:: What to do ::
All that is wanted is an exact copy of the lines below, starting at the one that contains "index mcp: (142, 90)" and running to the end.

Stored items:
=-=-=

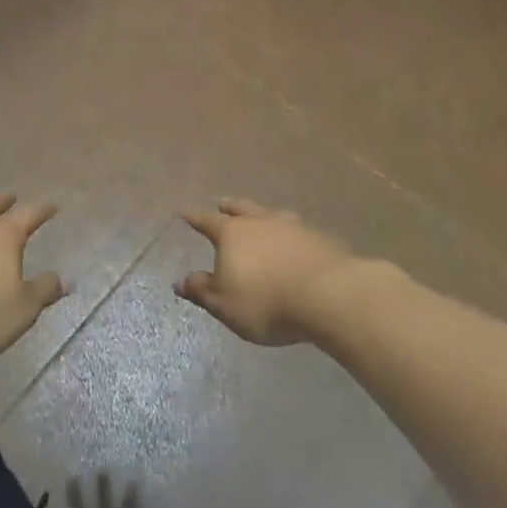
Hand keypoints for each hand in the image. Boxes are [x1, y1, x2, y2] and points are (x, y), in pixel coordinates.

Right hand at [175, 198, 365, 345]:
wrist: (327, 296)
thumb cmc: (265, 301)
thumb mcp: (225, 304)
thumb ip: (202, 291)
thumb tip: (179, 281)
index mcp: (232, 234)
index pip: (206, 221)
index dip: (194, 217)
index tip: (183, 211)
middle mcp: (260, 223)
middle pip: (241, 208)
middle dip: (229, 206)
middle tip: (221, 202)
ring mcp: (292, 227)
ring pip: (271, 214)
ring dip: (262, 214)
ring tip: (261, 215)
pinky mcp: (318, 239)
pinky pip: (297, 229)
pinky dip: (289, 232)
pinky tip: (294, 238)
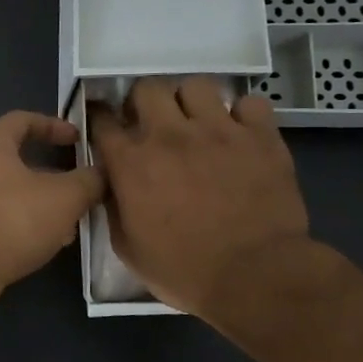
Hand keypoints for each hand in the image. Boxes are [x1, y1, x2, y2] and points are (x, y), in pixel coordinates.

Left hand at [0, 111, 104, 295]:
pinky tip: (44, 243)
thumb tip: (100, 174)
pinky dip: (21, 223)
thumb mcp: (65, 196)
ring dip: (38, 203)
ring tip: (68, 222)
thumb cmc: (13, 219)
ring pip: (7, 192)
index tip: (77, 139)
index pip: (21, 120)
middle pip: (14, 160)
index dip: (53, 125)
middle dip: (49, 174)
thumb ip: (88, 180)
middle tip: (76, 187)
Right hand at [87, 77, 313, 322]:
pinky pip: (250, 103)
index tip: (107, 128)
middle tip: (152, 123)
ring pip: (196, 85)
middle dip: (144, 102)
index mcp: (131, 163)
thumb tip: (113, 185)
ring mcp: (218, 130)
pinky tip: (240, 134)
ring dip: (191, 102)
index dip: (101, 121)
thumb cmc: (183, 270)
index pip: (103, 122)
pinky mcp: (260, 136)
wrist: (256, 276)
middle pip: (147, 88)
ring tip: (197, 123)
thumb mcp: (128, 248)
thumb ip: (115, 207)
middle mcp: (170, 135)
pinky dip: (243, 115)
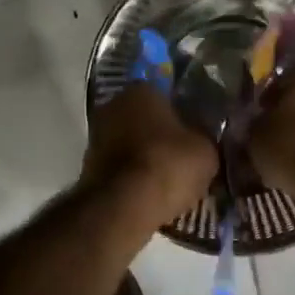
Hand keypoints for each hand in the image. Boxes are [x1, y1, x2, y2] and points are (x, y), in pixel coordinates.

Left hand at [81, 84, 217, 228]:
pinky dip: (133, 176)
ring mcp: (96, 135)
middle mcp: (113, 105)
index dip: (183, 114)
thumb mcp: (206, 150)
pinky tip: (150, 192)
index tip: (195, 133)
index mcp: (142, 90)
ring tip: (169, 178)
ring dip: (145, 156)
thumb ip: (204, 137)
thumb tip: (202, 137)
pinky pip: (120, 166)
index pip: (167, 94)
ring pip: (131, 142)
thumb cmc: (168, 165)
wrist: (124, 205)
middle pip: (145, 118)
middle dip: (161, 135)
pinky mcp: (88, 165)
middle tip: (184, 156)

=-=-=

:: Answer box ::
index mcp: (142, 90)
ring tip: (169, 178)
ring dip: (145, 156)
thumb ip: (204, 137)
thumb tip: (202, 137)
pinky pip: (120, 166)
index pip: (167, 94)
ring pip: (131, 142)
thumb cmc: (168, 165)
wrist: (124, 205)
middle pip: (145, 118)
middle dip: (161, 135)
pinky mcp: (88, 165)
middle tip: (184, 156)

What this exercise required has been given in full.